» Aim of the task:
Take from the listing each line that has the string "down".

» Recorded information:
Content starts
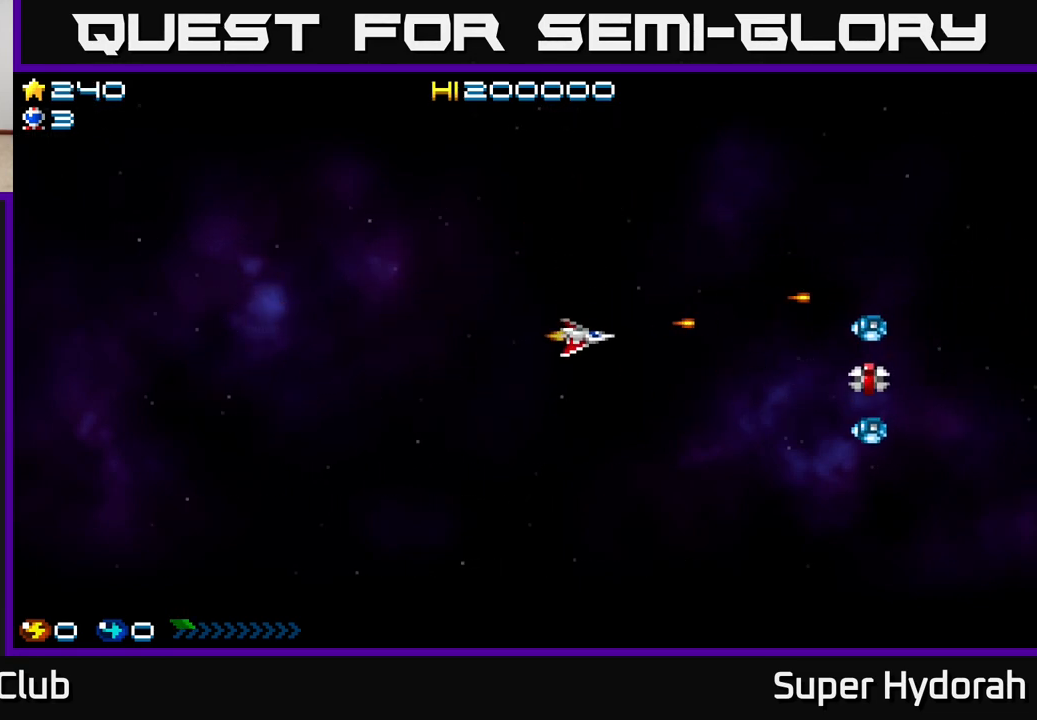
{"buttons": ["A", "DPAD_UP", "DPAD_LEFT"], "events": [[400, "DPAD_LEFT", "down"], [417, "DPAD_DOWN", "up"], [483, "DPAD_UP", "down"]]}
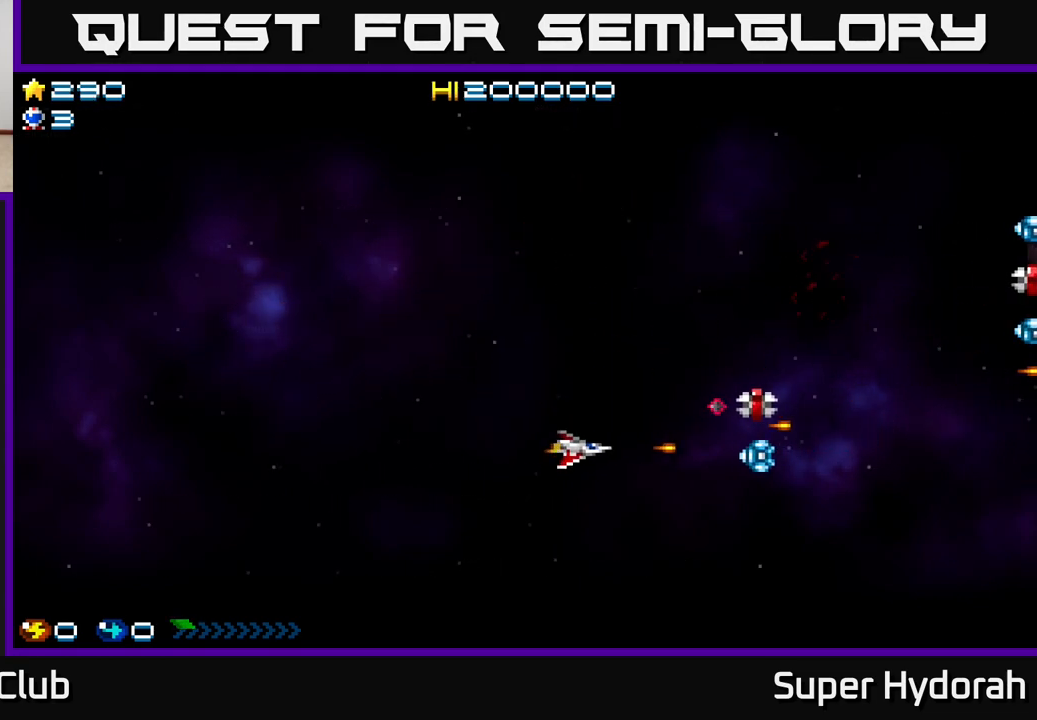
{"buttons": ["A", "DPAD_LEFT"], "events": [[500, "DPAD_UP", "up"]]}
Content ends
Content starts
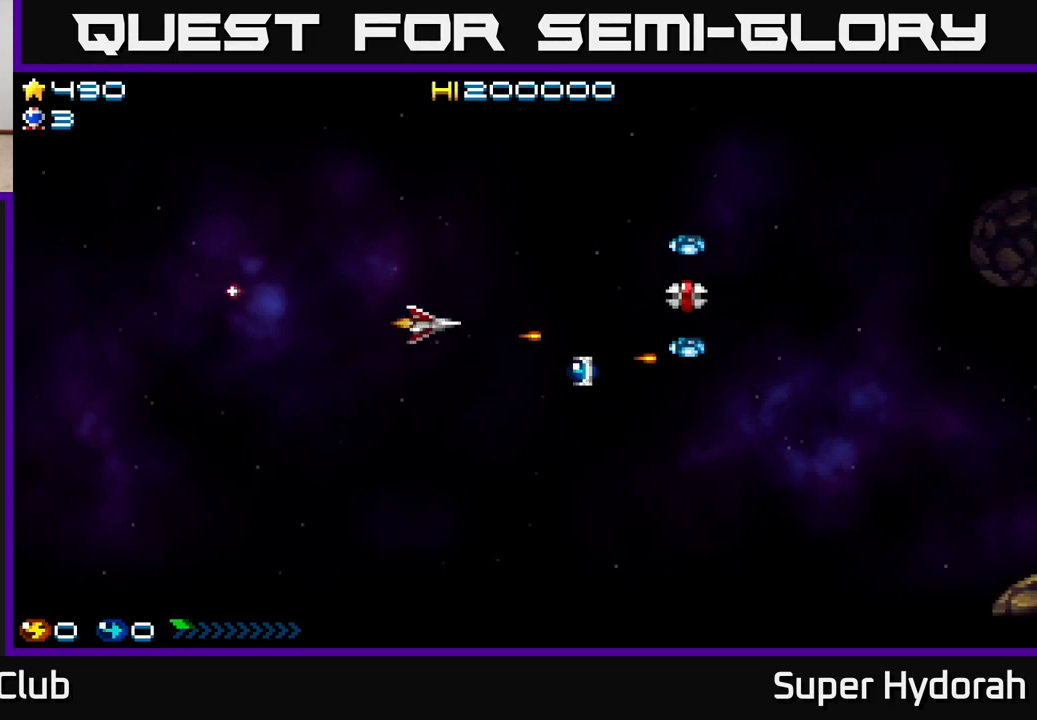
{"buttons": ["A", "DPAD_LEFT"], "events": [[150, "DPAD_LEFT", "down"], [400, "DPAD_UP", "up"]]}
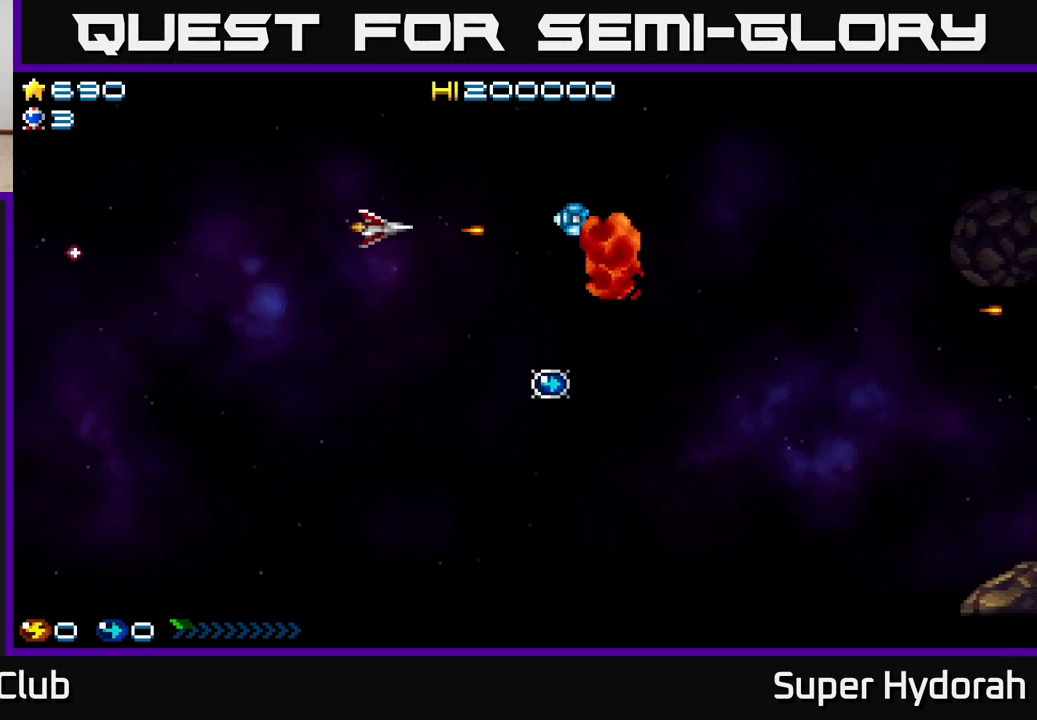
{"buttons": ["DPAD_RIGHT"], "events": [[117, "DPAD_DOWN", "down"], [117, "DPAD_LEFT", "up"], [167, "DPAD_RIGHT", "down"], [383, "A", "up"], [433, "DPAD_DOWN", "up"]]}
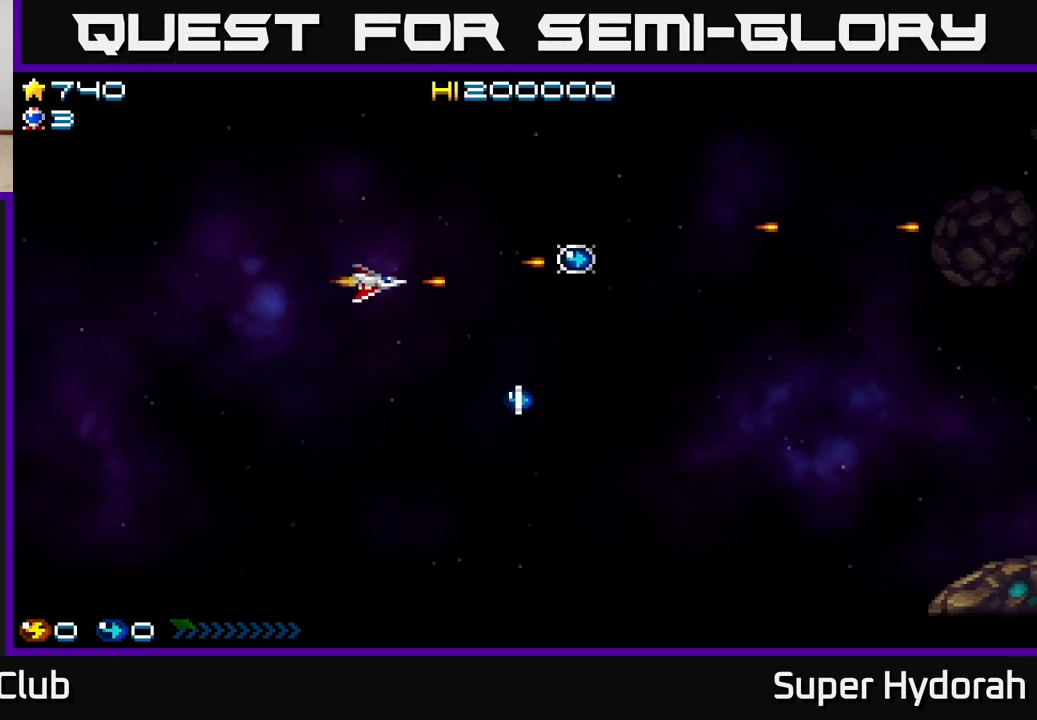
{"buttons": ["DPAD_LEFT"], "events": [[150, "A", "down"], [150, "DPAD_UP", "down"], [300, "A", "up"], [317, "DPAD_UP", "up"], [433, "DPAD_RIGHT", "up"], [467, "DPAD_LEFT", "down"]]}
Content ends
» Answer box:
{"buttons": ["A", "DPAD_UP", "DPAD_LEFT"], "events": [[400, "DPAD_LEFT", "down"], [417, "DPAD_DOWN", "up"], [483, "DPAD_UP", "down"]]}
{"buttons": ["A", "DPAD_LEFT"], "events": [[150, "DPAD_LEFT", "down"], [400, "DPAD_UP", "up"]]}
{"buttons": ["DPAD_RIGHT"], "events": [[117, "DPAD_DOWN", "down"], [117, "DPAD_LEFT", "up"], [167, "DPAD_RIGHT", "down"], [383, "A", "up"], [433, "DPAD_DOWN", "up"]]}
{"buttons": ["DPAD_LEFT"], "events": [[150, "A", "down"], [150, "DPAD_UP", "down"], [300, "A", "up"], [317, "DPAD_UP", "up"], [433, "DPAD_RIGHT", "up"], [467, "DPAD_LEFT", "down"]]}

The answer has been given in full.